• [What the task requires] Extend the passage on the Resurrection below, picking up right after its final sentence.

• [Page text]
□ □ □ □

This great mystery includes for us a lesson, a figure, and a promise.
The ineffable joy and glory of the Resurrection have been purchased at the price of most horrible sufferings. It was inevitable. It is our Saviour Himself who tells it to those who, like the disciples of Emmaus, might be scandalized or weakened on account of His Passion : " Ought not Christ to have suffered these things, and so to have entered into His glory ? " (Luke xxiv.) Now, the road of soldiers must be the same as that travelled by their leader. Enlisted under the banner of Jesus Christ, we cannot hope to attain the incorruptible glory and unalloyed happiness, promised by Almighty God, through the broad pathway of pleasure and enjoyment, which is unhappily too much frequented. Jesus did not take that road. It was the rough way of sorrow and pain, in which we can easily trace His bloody foot- steps, that conducted Him to eternal honors. It was the cross He bore and on which He died that opened the gates of heaven, barred and bolted against the luxury of worldlings. The motto of every Christian ought to be : "Let me suffer, O Lord ! in this life, that I may live eternally in the next."
This is the lesson of the Resurrection.
There is in it also a symbol or figure. The mystery of the Resurrection is a lively figure of the spiritual transformation which ought to take place in each of us. Sin is death. It is the tomb in which the captive soul sleeps a fatal sleep. The enemy takes all manner of precautions to prevent its awakening. Yet he cannot prevent the voice of God from reaching even this sepulchre of the sinful soul. " Arise," says that voice, " thou who sleepest ; arise from the dead. Christ will enlighten thee " (Ephes. v.) At the first sound of that voice let us rise from sin. We may never hear it more. Death long continued will breed corruption.

□ □ □ □

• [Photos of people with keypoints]
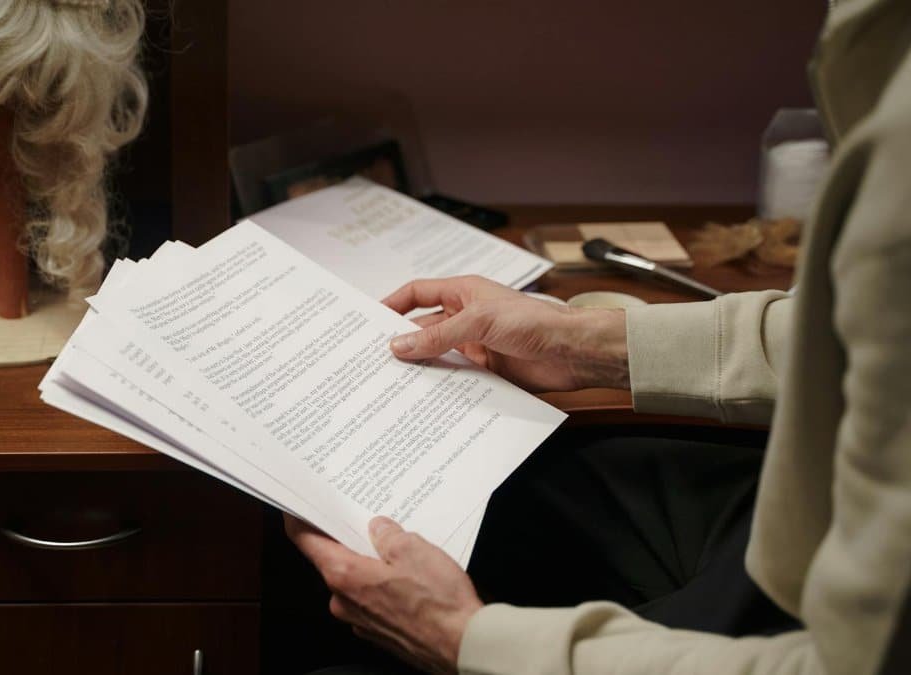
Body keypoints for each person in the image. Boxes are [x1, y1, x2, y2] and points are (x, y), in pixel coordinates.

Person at [285, 0, 911, 672]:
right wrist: (583, 342)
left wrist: (465, 641)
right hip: (815, 514)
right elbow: (852, 336)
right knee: (537, 482)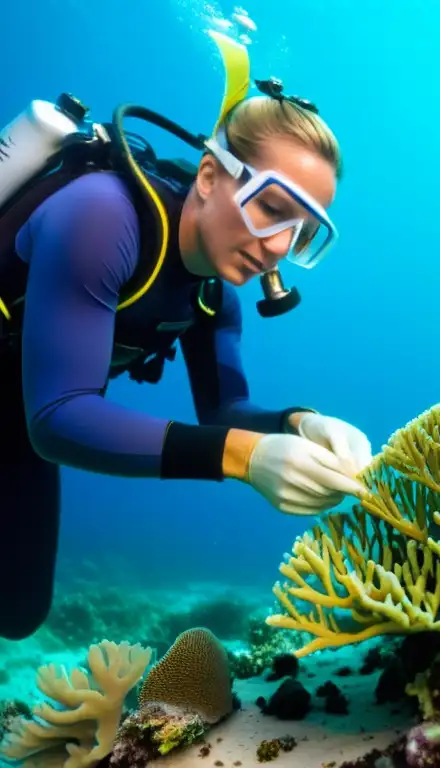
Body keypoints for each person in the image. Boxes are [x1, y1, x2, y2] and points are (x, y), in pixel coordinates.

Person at [0, 89, 374, 641]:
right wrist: (244, 457)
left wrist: (301, 423)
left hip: (14, 403)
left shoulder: (213, 299)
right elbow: (58, 417)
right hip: (37, 410)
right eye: (272, 208)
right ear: (208, 176)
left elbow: (225, 409)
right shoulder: (101, 215)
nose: (276, 247)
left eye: (301, 232)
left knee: (19, 609)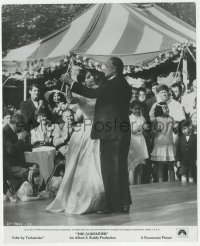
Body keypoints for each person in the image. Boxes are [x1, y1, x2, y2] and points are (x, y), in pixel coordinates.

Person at [47, 57, 132, 214]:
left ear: (114, 68)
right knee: (119, 169)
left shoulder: (113, 84)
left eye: (107, 66)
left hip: (111, 133)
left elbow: (92, 93)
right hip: (119, 132)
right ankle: (123, 203)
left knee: (110, 169)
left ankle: (113, 205)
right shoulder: (123, 83)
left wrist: (71, 82)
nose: (104, 69)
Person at [46, 68, 106, 214]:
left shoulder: (101, 91)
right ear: (83, 80)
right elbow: (70, 99)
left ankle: (101, 198)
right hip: (86, 131)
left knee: (99, 165)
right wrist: (68, 83)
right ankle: (84, 198)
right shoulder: (81, 94)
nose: (91, 79)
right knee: (85, 166)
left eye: (92, 76)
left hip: (102, 129)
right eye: (88, 77)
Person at [3, 114, 32, 197]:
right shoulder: (5, 131)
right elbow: (10, 150)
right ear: (17, 124)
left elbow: (20, 146)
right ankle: (27, 192)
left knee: (35, 166)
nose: (22, 129)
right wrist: (20, 139)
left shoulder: (10, 130)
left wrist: (32, 146)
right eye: (21, 126)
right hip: (10, 166)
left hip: (16, 162)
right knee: (33, 170)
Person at [151, 102, 176, 182]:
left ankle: (173, 183)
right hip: (160, 145)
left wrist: (176, 126)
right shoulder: (157, 119)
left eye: (167, 107)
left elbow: (175, 131)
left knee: (171, 166)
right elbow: (152, 132)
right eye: (165, 108)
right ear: (160, 109)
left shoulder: (171, 118)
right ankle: (160, 184)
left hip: (169, 144)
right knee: (160, 166)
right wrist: (156, 130)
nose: (167, 109)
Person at [128, 101, 149, 185]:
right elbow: (128, 131)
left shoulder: (142, 118)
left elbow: (145, 128)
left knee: (140, 165)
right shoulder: (129, 118)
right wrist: (137, 130)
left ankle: (139, 185)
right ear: (131, 109)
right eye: (135, 109)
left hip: (141, 141)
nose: (137, 110)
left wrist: (145, 127)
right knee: (133, 166)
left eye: (138, 109)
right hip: (133, 141)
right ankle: (133, 186)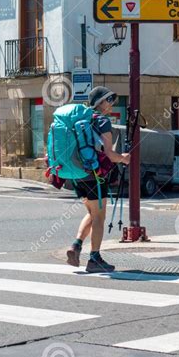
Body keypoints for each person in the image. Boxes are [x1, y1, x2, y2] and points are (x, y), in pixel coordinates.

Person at [66, 87, 130, 273]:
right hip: (95, 175)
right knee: (99, 218)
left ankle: (76, 246)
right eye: (108, 100)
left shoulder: (80, 119)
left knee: (93, 212)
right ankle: (94, 258)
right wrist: (124, 158)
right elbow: (110, 154)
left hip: (77, 175)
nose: (111, 104)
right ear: (99, 103)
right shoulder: (102, 122)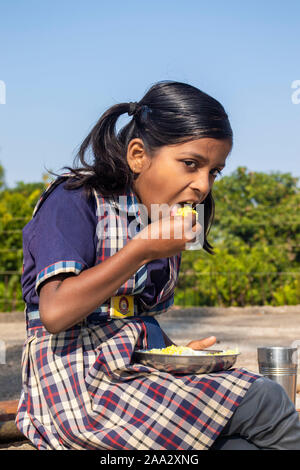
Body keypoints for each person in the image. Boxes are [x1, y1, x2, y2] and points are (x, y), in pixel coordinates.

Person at [15, 80, 300, 450]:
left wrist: (177, 353)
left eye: (213, 172)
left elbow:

□ □ □ □

• [Answer to the exercise]
But how will I rise ? How break the cords that tie me down ? How roll away the heavy stone that is laid over me ? How break the inveterate habits and the shameful laxity of the will, which is weakened so much by its many consents to sin ? Courage, Christian ! In the figure just given there is a promise. For us Christ died, and " for our justification He rose again." The divine virtue of His glorified humanity will one day bring together the scattered dust of our bodies, and will make our flesh, dissolved in death, live again eternally incorrupt ; but at present He addresses Himself to the soul especially to draw it from sin to justice, and to give it strength to " walk in the pathway of a blessed newness of life."
I count on Thee, O my adorable Master ! Have pity on me ! I am dead, or at least I feel myself dying day by day ; for it is not life that languishes in tepidity. In virtue of Thy blessed Resurrection enable me to rise from the tomb of my failings. Create, O Lord ! a new spirit within me, so that, penetrated with Thy light, disengaged from the influences of the flesh, active and alert in good works, and bent upon the perfection of my life, I may live henceforth only for Thee, as Thou livest only for God.
THE ASCENSION — JESUS IN HEAVEN.LET us go to Mount Olivet. Thither Jesus brings His disciples for the last time. He recalls to their minds their divine mission, confirms the powers conferred upon them, again promises the Holy Spirit, gives them His blessing, bids them adieu, and rises towards heaven. The hearts of the apostles, divided between grief and wonder, follow with their eyes their adorable Master, who is leaving them, and whom they will never see again on earth. A bright cloud intercepts their view of the triumphant humanity of their Saviour, but they continue to look towards the heavens whither He had ascended. Now they understand all ; and their hearts, so recently gross and carnal, break all earthly chains.
Let us with them raise our hearts to heaven. Sursum corda ! If Jesus leaves us He does not forget us, nor does He abandon us to our exile without hope. His going is not to put an immense distance between His glory and our misery ; it is to prepare a place for us : " I go to prepare a place for you " (John xiv. 2). This is His promise ; can we suppose He will not keep it?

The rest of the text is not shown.